Could you elaborate on what you did to get it working? I built it from source, but couldn't get it (the 4B model) to produce coherent English.

Sample output below (the model's response to "hi" in the forked llama-cli):

X ( Altern as the from (.. Each. ( the or,./, and, can the Altern for few the as ( (. . ( the You theb,’s, Switch, You entire as other, You can the similar is the, can the You other on, and.
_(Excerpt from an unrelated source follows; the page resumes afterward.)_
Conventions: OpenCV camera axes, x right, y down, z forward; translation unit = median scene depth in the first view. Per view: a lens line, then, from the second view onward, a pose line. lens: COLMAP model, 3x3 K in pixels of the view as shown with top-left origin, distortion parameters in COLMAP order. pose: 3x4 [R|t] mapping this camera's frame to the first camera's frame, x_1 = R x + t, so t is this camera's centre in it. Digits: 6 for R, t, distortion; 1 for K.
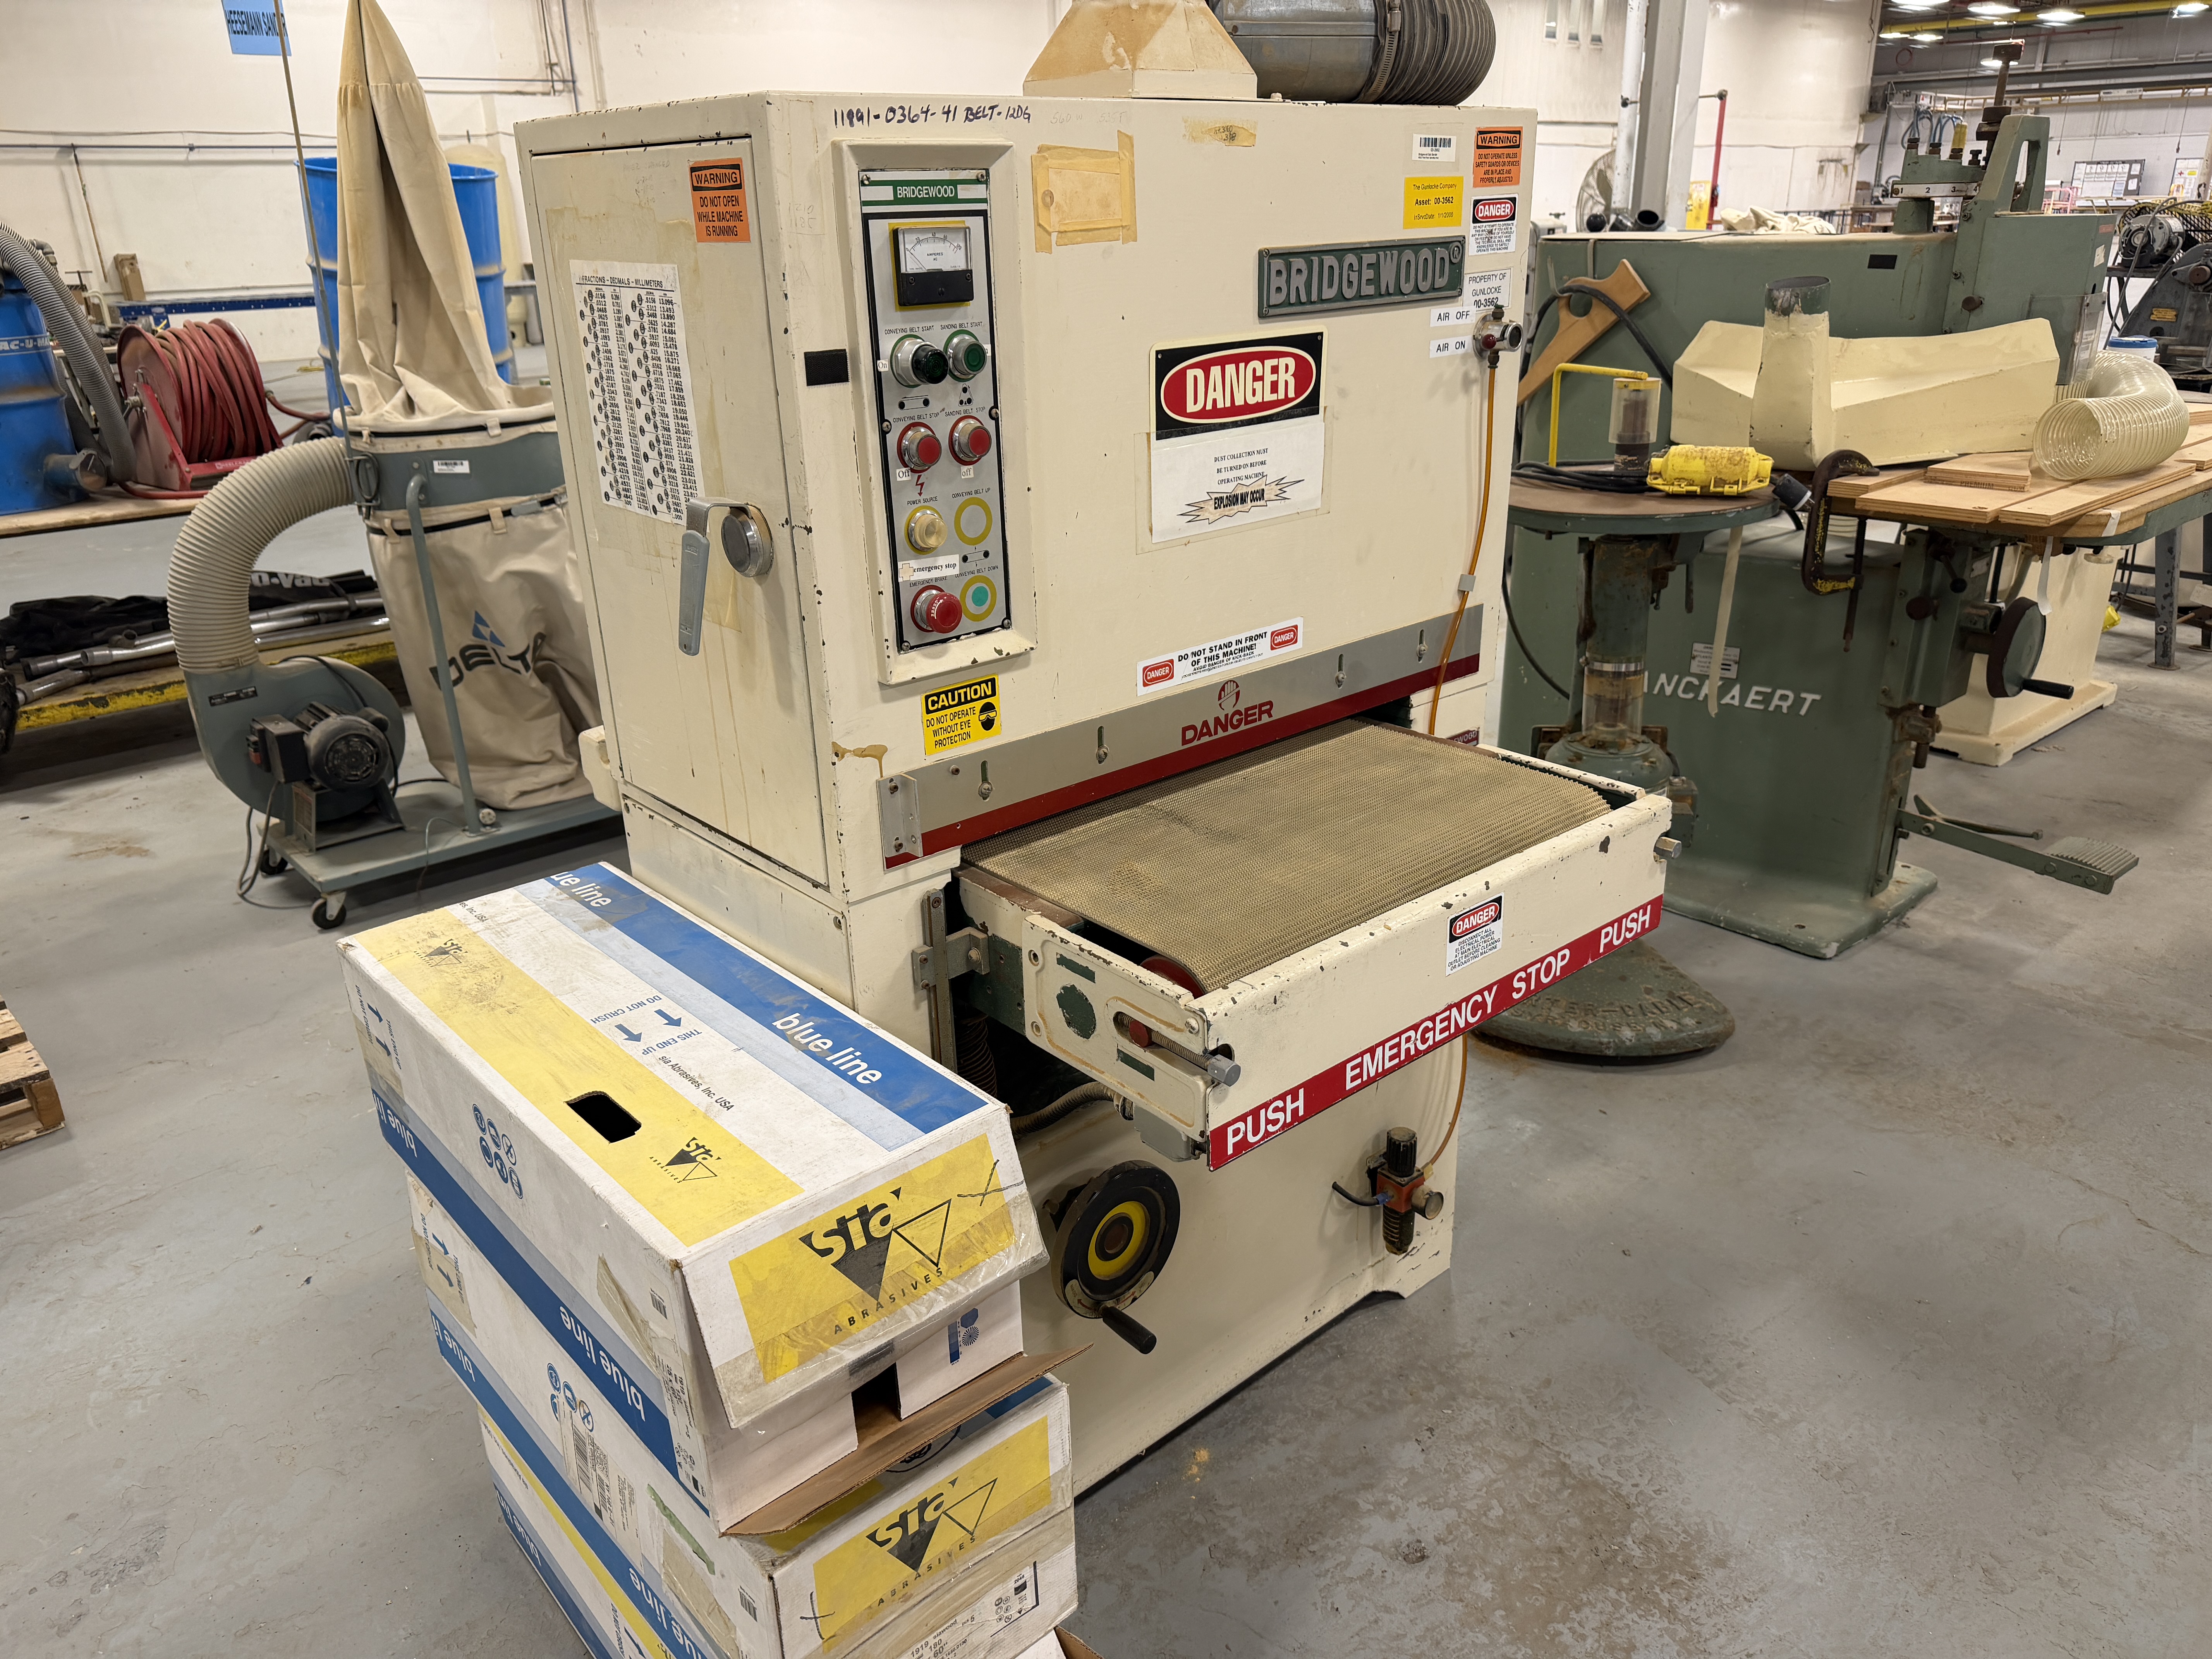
lens RADIAL K [[1585.5, 0, 1107.9], [0, 1585.5, 797.6], [0, 0, 1]] dist [0.008236, 0.001216]
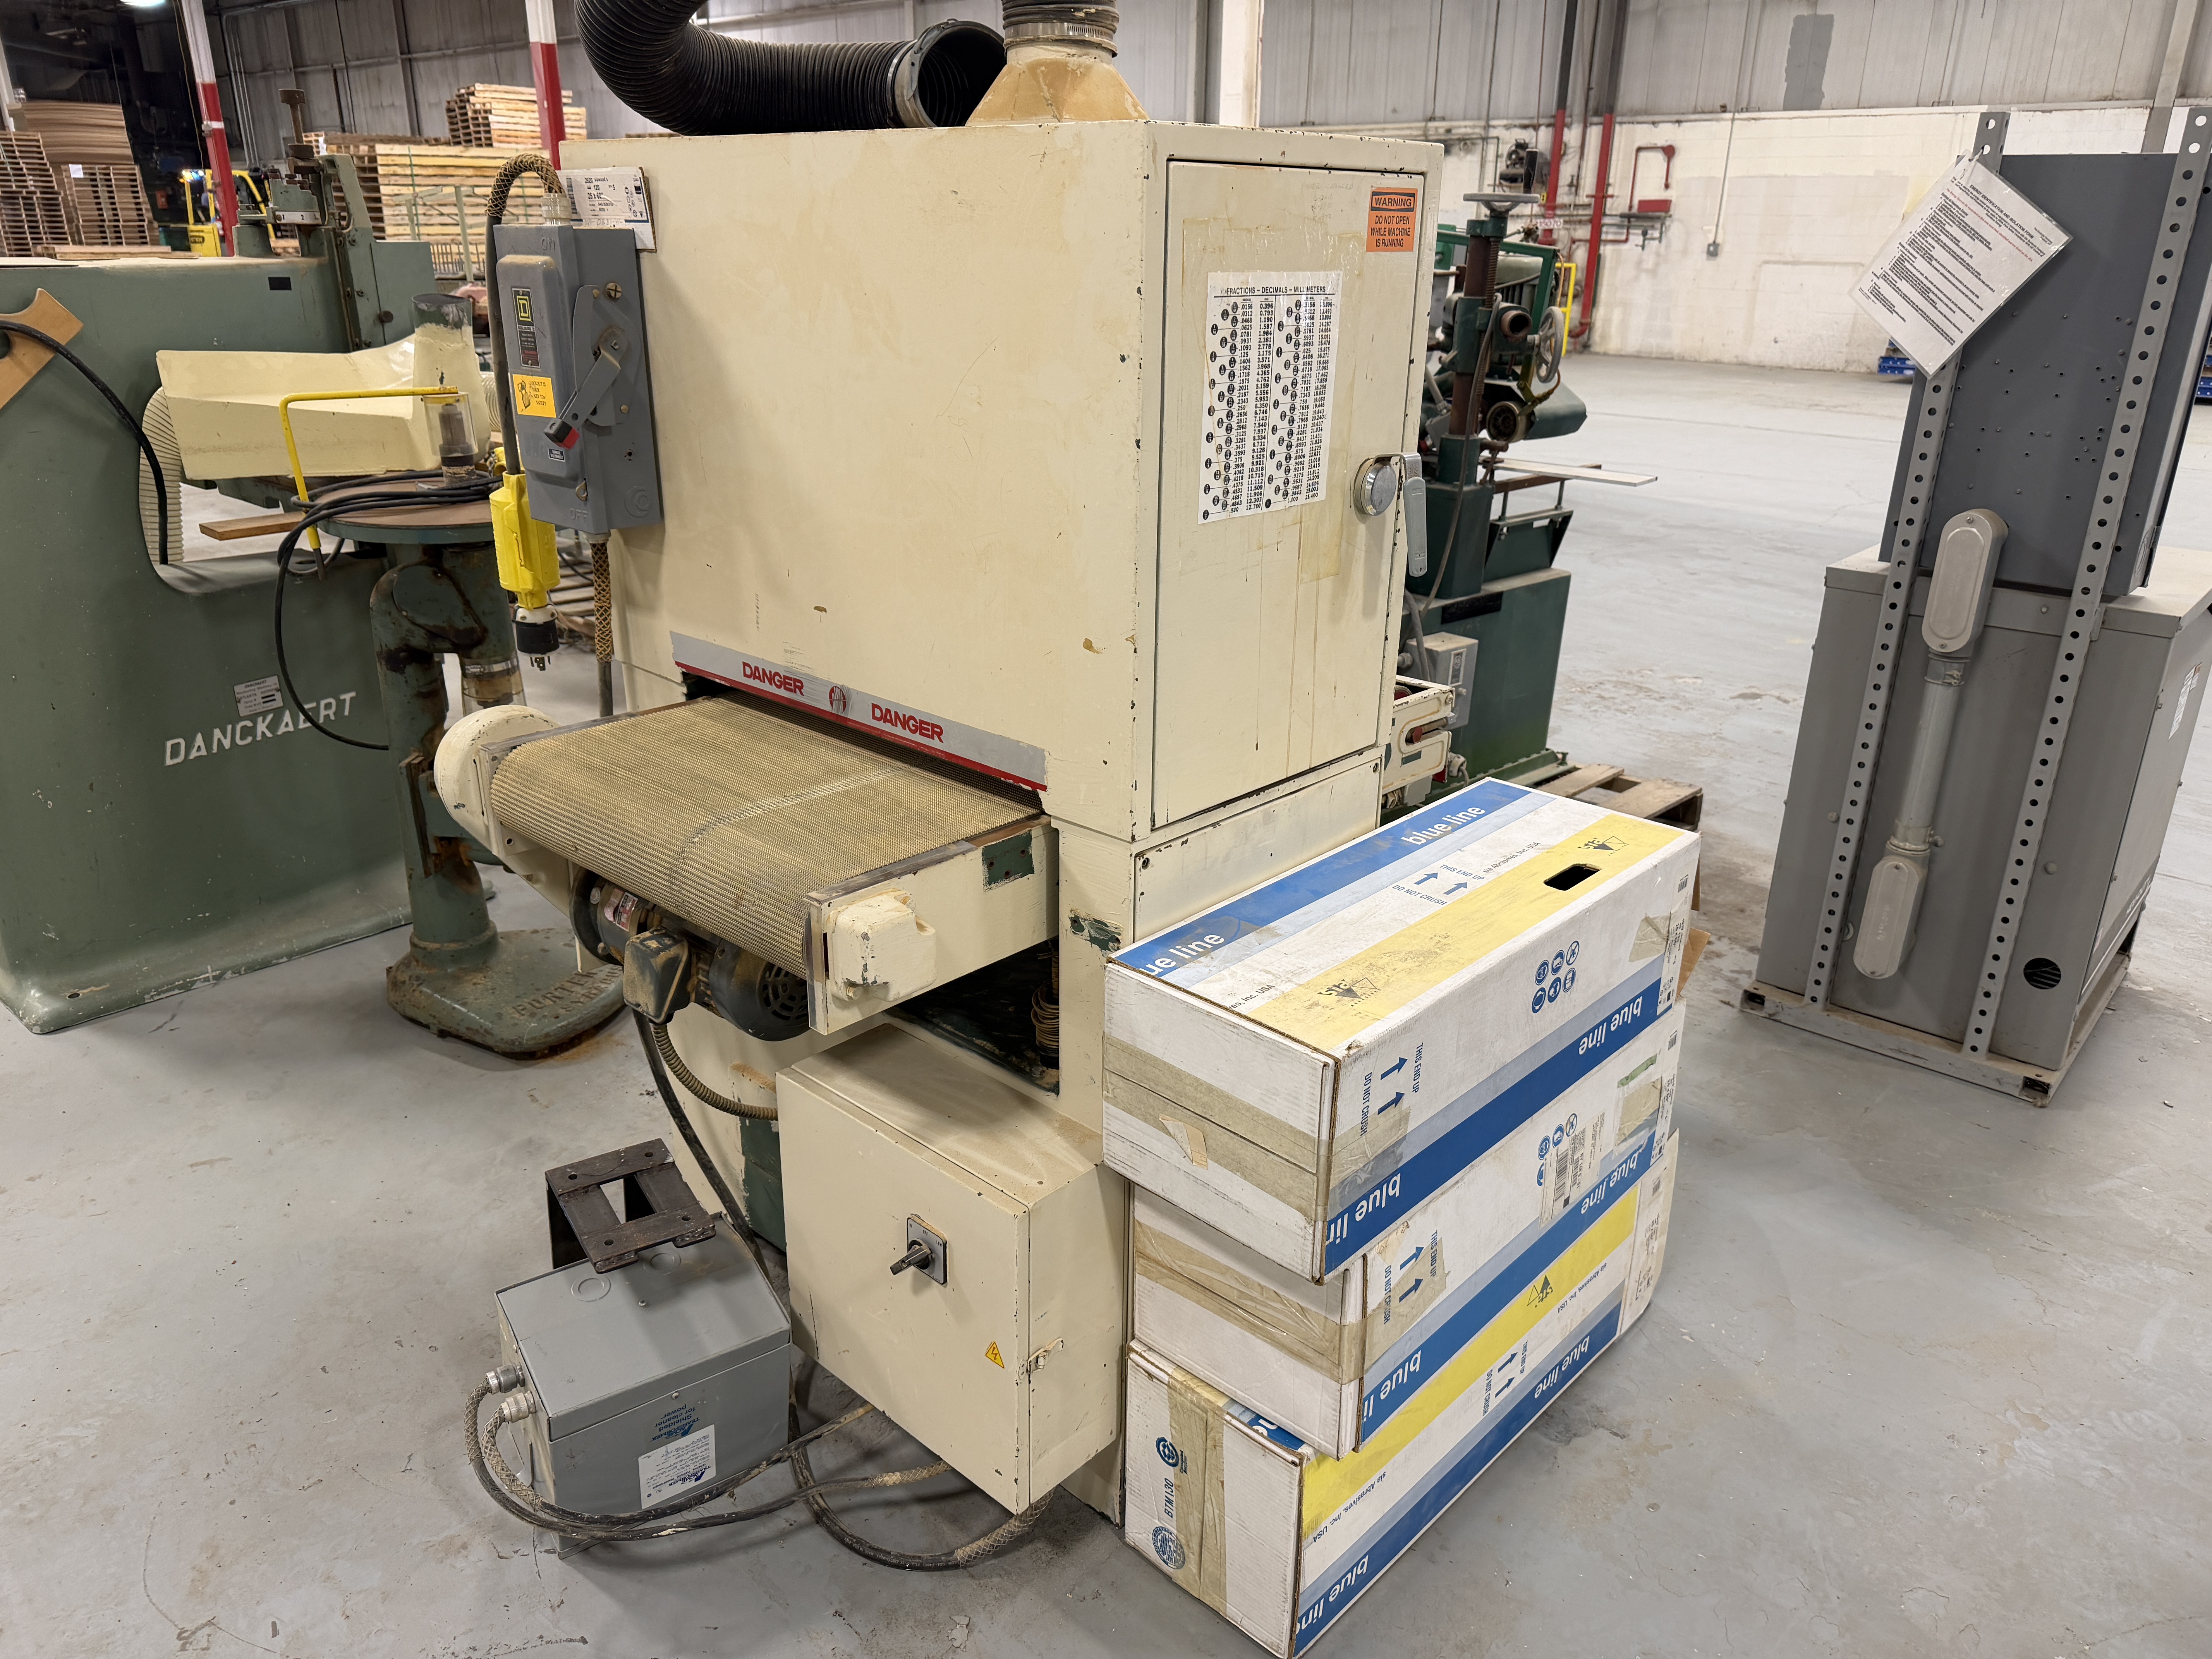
lens RADIAL K [[1569.2, 0, 1110.2], [0, 1569.2, 831.1], [0, 0, 1]] dist [0.030016, -0.039158]
pose [[-0.093970, -0.340112, 0.935678, -1.400383], [0.338891, 0.872784, 0.351285, -0.412503], [-0.936121, 0.350104, 0.033246, 1.182360]]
Altern. . That, on, and similar, and, similar,, and, or in

▲ freakynit 43 minutes ago | parent | next [-]

I have older M1 air with 8GB, but still getting ober 23 t/s on 4B model.. and the quality of outputs is on par with top models of similar size.

1. Clone their forked repo: `git clone https://github.com/PrismML-Eng/llama.cpp.git`

2. Then (assuming you already have xcode build tools installed):

  cd llama.cpp
  cmake -B build -DGGML_METAL=ON
  cmake --build build --config Release -j$(sysctl -n hw.logicalcpu)

3. Finally, run it with (you can adjust arguments):

  ./build/bin/llama-server -m ~/Downloads/Bonsai-8B.gguf --port 80 --host 0.0.0.0 --ctx-size 0 --parallel 4 --flash-attn on --no-perf --log-colors on --api-key some_api_key_string

Model was first downloaded from: https://huggingface.co/prism-ml/Bonsai-8B-gguf/tree/main

	▲	freakynit 14 minutes ago \| parent [-]
		To the author: why is this taking 4.56GB ? I was expecting this to be under 1GB for 4B model. https://ibb.co/CprTGZ1c And this is when Im serving zero prompts.. just loaded the model (using llama-server).

▲ jjcm an hour ago | parent | prev [-]

I did this: https://image.non.io/2093de83-97f6-43e1-a95e-3667b6d89b3f.we...

Literally just downloaded the model into a folder, opened cursor in that folder, and told it to get it running.

Prompt: The gguf for bonsai 8b are in this local project. Get it up and running so I can chat with it. I don't care through what interface. Just get things going quickly. Run it locally - I have plenty of vram. https://huggingface.co/prism-ml/Bonsai-8B-gguf/tree/main

I had to ask it to increase the context window size to 64k, but other than that it got it running just fine. After that I just told ngrok the port I was serving it on and voila.